Supplementary Information for:

R. Singh, J. Xu, and B. Berger. "Struct2Net: Integrating Structure into Protein-Protein Interaction Prediction." Proc 11th Pacific Symposium on Biocomputing 11: (2006): 403-414.

  • Predictions on Less-Characterized Proteins:

    A list of the 1000 less-characterized proteins is here. These proteins were chosen because relatively little data is available for them. As mentioned in the paper, our method uses 6 existing genomic/proteomic features: co-expression, co-essentiality, co-location, similarity in GO terms, similarity in MIPS terms, and interacting domains. For the set of less-characterized proteins, we counted the number of features with available data for each possible protein-pair. The histogram of the number of available features (for each protein-pair) is shown below. About 94% of the pairs have 2 or less features available, i.e. had atleast 66% of their feature set is missing. All the protein-pairs had atleast 2 missing features.
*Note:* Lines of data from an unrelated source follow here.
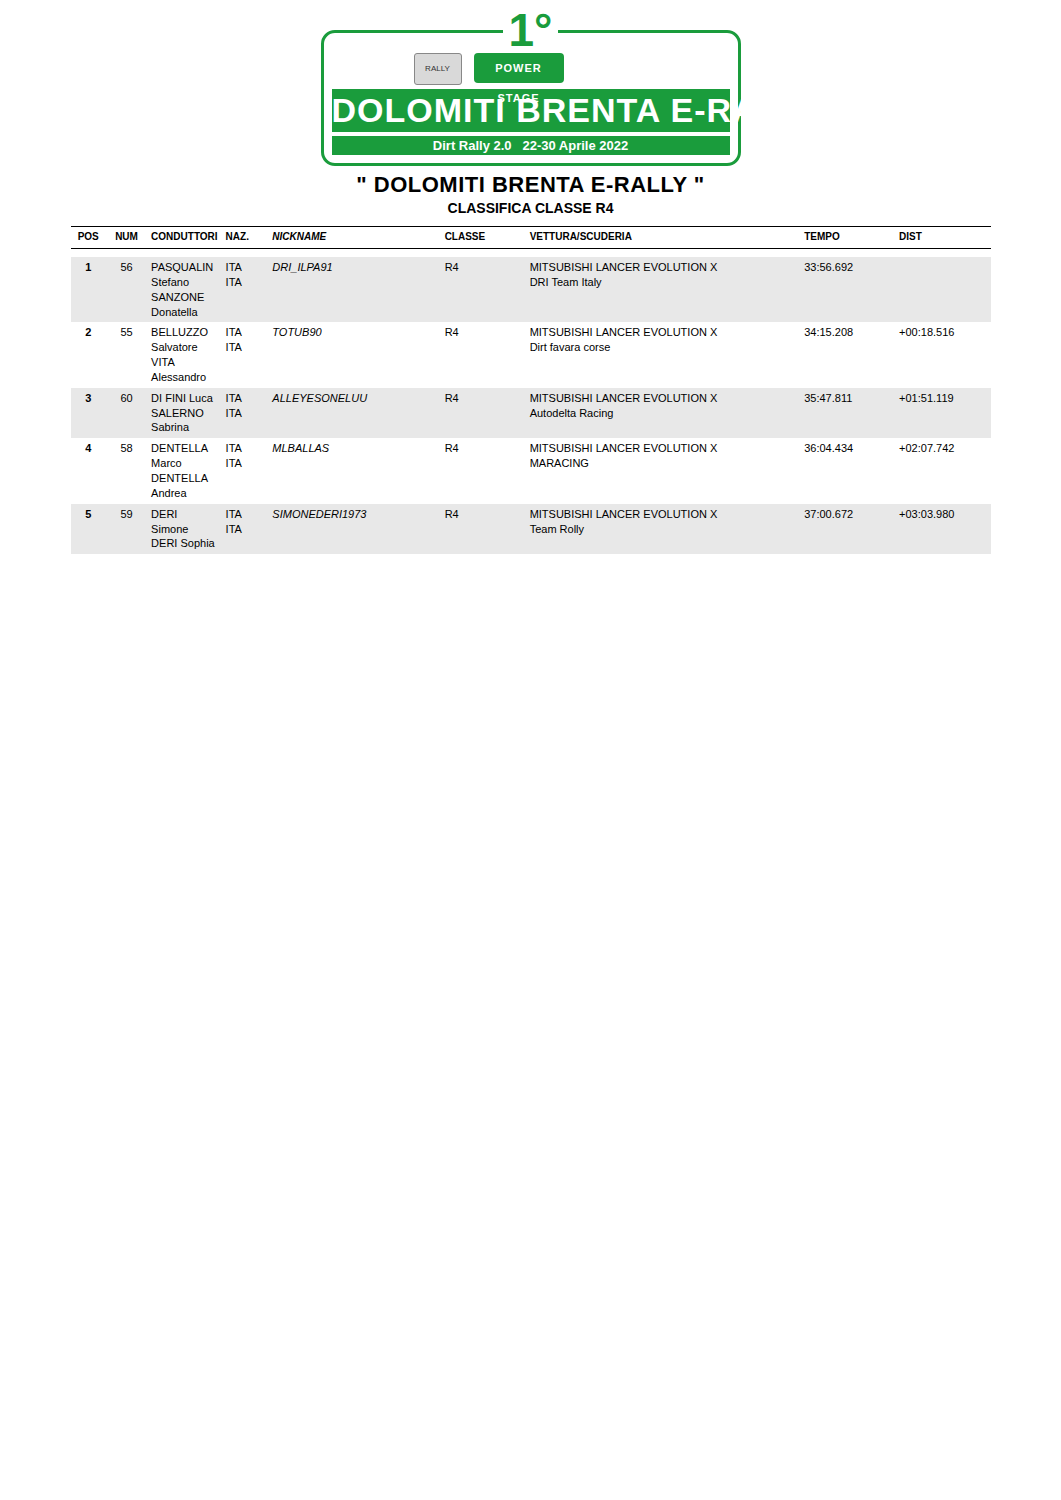1°
RALLY
POWER STAGE
DOLOMITI BRENTA E-RALLY
Dirt Rally 2.0 22-30 Aprile 2022
" DOLOMITI BRENTA E-RALLY "
CLASSIFICA CLASSE R4
| POS | NUM | CONDUTTORI | NAZ. | NICKNAME | CLASSE | VETTURA/SCUDERIA | TEMPO | DIST |
| --- | --- | --- | --- | --- | --- | --- | --- | --- |
| 1 | 56 | PASQUALIN Stefano SANZONE Donatella | ITA ITA | DRI_ILPA91 | R4 | MITSUBISHI LANCER EVOLUTION X DRI Team Italy | 33:56.692 | |
| 2 | 55 | BELLUZZO Salvatore VITA Alessandro | ITA ITA | TOTUB90 | R4 | MITSUBISHI LANCER EVOLUTION X Dirt favara corse | 34:15.208 | +00:18.516 |
| 3 | 60 | DI FINI Luca SALERNO Sabrina | ITA ITA | ALLEYESONELUU | R4 | MITSUBISHI LANCER EVOLUTION X Autodelta Racing | 35:47.811 | +01:51.119 |
| 4 | 58 | DENTELLA Marco DENTELLA Andrea | ITA ITA | MLBALLAS | R4 | MITSUBISHI LANCER EVOLUTION X MARACING | 36:04.434 | +02:07.742 |
| 5 | 59 | DERI Simone DERI Sophia | ITA ITA | SIMONEDERI1973 | R4 | MITSUBISHI LANCER EVOLUTION X Team Rolly | 37:00.672 | +03:03.980 |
    Clearly, use of structure-based methods would be valuable here. Using only the structure-based method, predictions were made for all possible protein-pairs in this set and the top 2000 scoring pairs (as per logistic regression) were chosen. This set of pairs is here.
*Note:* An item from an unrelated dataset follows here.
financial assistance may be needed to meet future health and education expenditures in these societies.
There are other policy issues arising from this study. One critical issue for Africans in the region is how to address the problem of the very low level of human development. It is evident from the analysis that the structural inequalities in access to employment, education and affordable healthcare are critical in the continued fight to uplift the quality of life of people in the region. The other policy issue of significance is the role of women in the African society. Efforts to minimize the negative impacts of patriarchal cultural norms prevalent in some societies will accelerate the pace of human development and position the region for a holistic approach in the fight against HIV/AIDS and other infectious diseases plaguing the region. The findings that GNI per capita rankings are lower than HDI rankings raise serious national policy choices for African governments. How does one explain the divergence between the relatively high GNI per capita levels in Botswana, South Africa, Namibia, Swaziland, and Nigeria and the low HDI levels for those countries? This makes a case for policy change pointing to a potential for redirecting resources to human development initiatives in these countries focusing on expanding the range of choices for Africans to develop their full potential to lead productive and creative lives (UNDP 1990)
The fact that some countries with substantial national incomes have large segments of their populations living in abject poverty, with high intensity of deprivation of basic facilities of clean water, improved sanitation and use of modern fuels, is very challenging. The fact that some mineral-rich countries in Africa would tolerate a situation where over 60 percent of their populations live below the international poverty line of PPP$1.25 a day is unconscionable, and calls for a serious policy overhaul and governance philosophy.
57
    Why top 2000? (and not, say, top 200): Based on current estimates, we assume that the yeast interactome has about 30,000 interactions. Also, yeast has about 6000 proteins. Suppose the size of the yeast interaction graph scales linearly with the number of proteins; then the size of a 1000-protein sub-network will be 30K * (1000/6000) = 5000. If the size of the interaction graph scales quadratically with the number of protein then the size of a 1000-protein sub-network will be 30K * (1000^2/6000^2) = 833. The true yeast interaction network is a scale-free network that scales somewhere between linearly and quadratically, with number of nodes. Thus, the number of interactions in a 1000-protein sub-network should be somewhere between 833 and 5000. We chose a cutoff between the two: 2000.
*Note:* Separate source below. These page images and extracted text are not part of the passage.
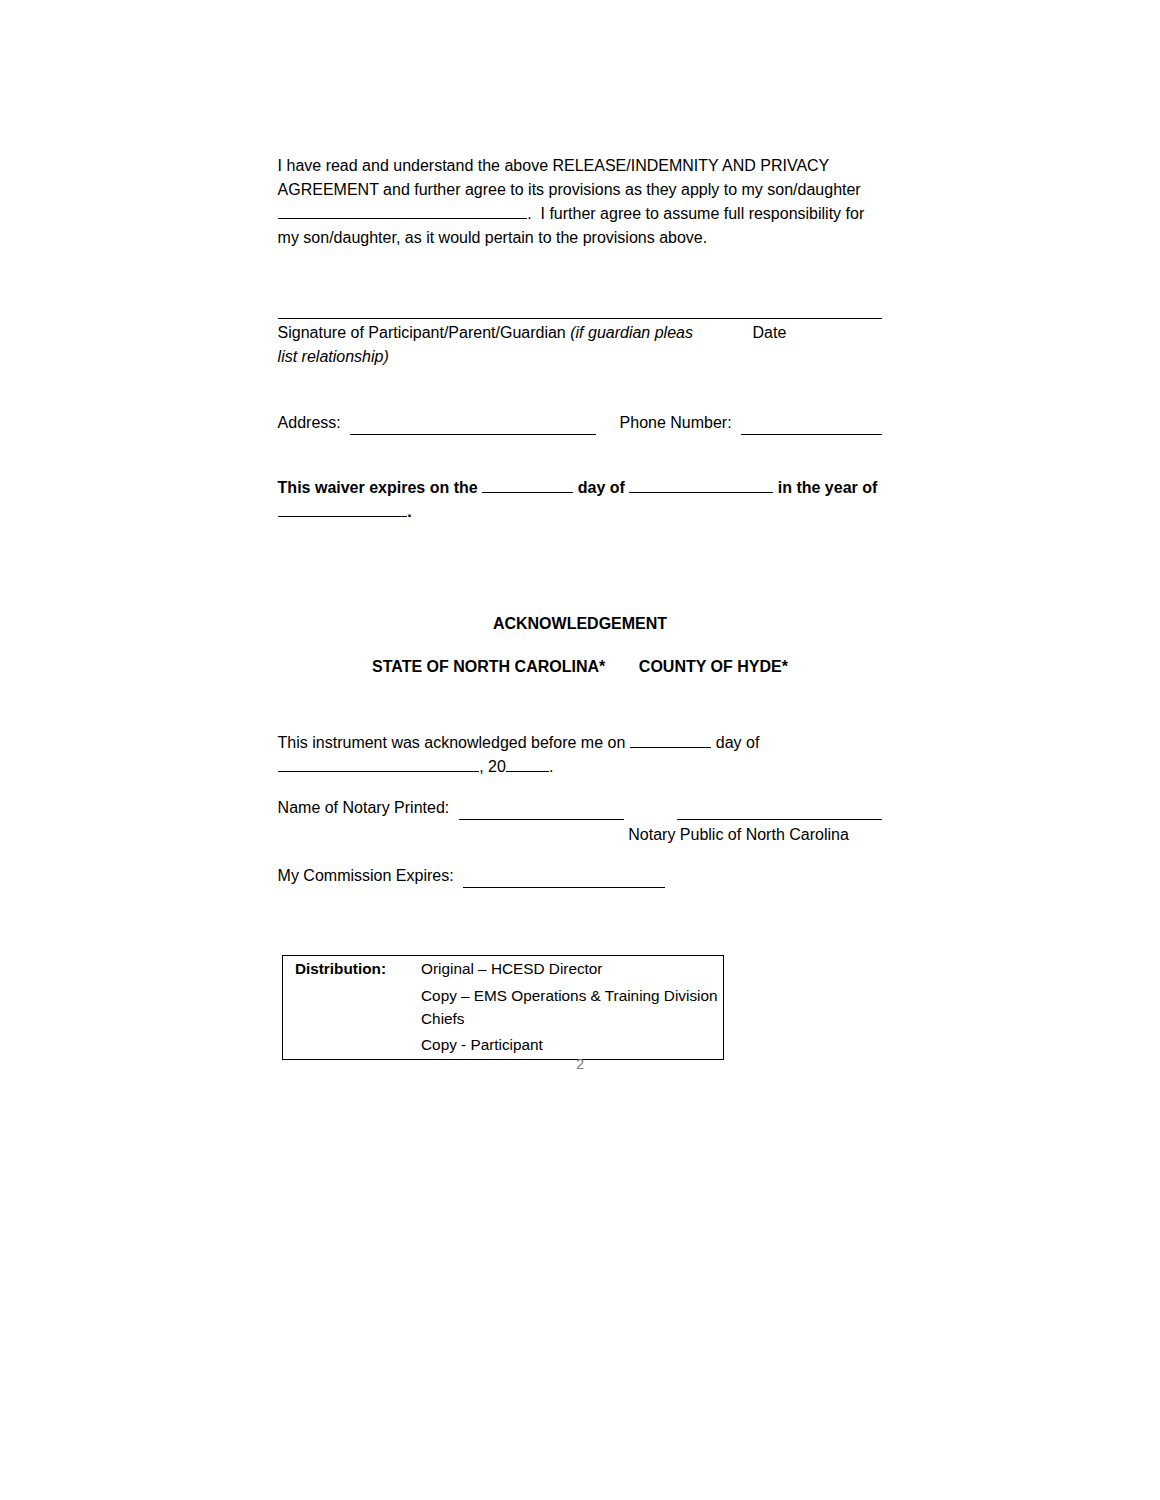I have read and understand the above RELEASE/INDEMNITY AND PRIVACY AGREEMENT and further agree to its provisions as they apply to my son/daughter . I further agree to assume full responsibility for my son/daughter, as it would pertain to the provisions above.
Signature of Participant/Parent/Guardian (if guardian pleas list relationship)
Date
Address: Phone Number:
This waiver expires on the day of in the year of .
ACKNOWLEDGEMENT
STATE OF NORTH CAROLINA* COUNTY OF HYDE*
This instrument was acknowledged before me on day of , 20 .
Name of Notary Printed:
Notary Public of North Carolina
My Commission Expires:
| Distribution: | Original – HCESD Director |
| | Copy – EMS Operations & Training Division Chiefs |
| | Copy - Participant |
2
  • Disease-Related Proteins: A list of yeast homologs of human disease related proteins was retrieved from here. We searched for interactions involving these in the set of 1000 proteins mentioned previously. Brief discussion for two of the proteins is in the paper. Here, we describe results for other genes:
    Yeast Gene Disease related to the Human homolog Brief Disease Description Predicted Interactions Comments
    PAT1 Adrenoleukodystrophy (ALD) ABC transporter; neurodegenerative disease 26 Set of predicted interactors enriched for lipid and fatty acid transport
    RAD28 Cockayne syndrome, (CSA) Transcription-coupled repair;progressive neurological dysfunction;photosensitivity 19 Many DNA repair proteins in the set of predicted interactors
    PEX7 Rhizomelic chondrodysplasia punctata Peroxisomal biogenesis disorder 25
    YAT1 Carnitine palmitoyltransferase Lipid metabolism defect; cardiomyopathy 19 Set of predicted interactors enriched for protein-misfolding related proteins and chaperones
    TPI1 Triosephosphate isomerase Chronic hemolytic anemia and neuromuscular disorders 16 Set of predicted interactors enriched for hexose and monosaccharide metabolism
    ADE13 Adenylosuccinate lyase Purine nucleotide biosynthesis defect; autism features 4

  • Predictions on Entire Yeast Genome: We used the structure-based method, without any other functional information, to perform an all-vs-all prediction of interactions over the yeast genome. Predictions were made involving 6213 genes. Logistic regression was used to rank the predicted interactions. The set of experimentally-determined interactions between members of this proteins is here (gzipped file); it has 13062 predictions. The number of true interactions is likely to be larger. However, for comparison purposes, we chose only the top 13000 predicted interactions. This set is here (gzipped file).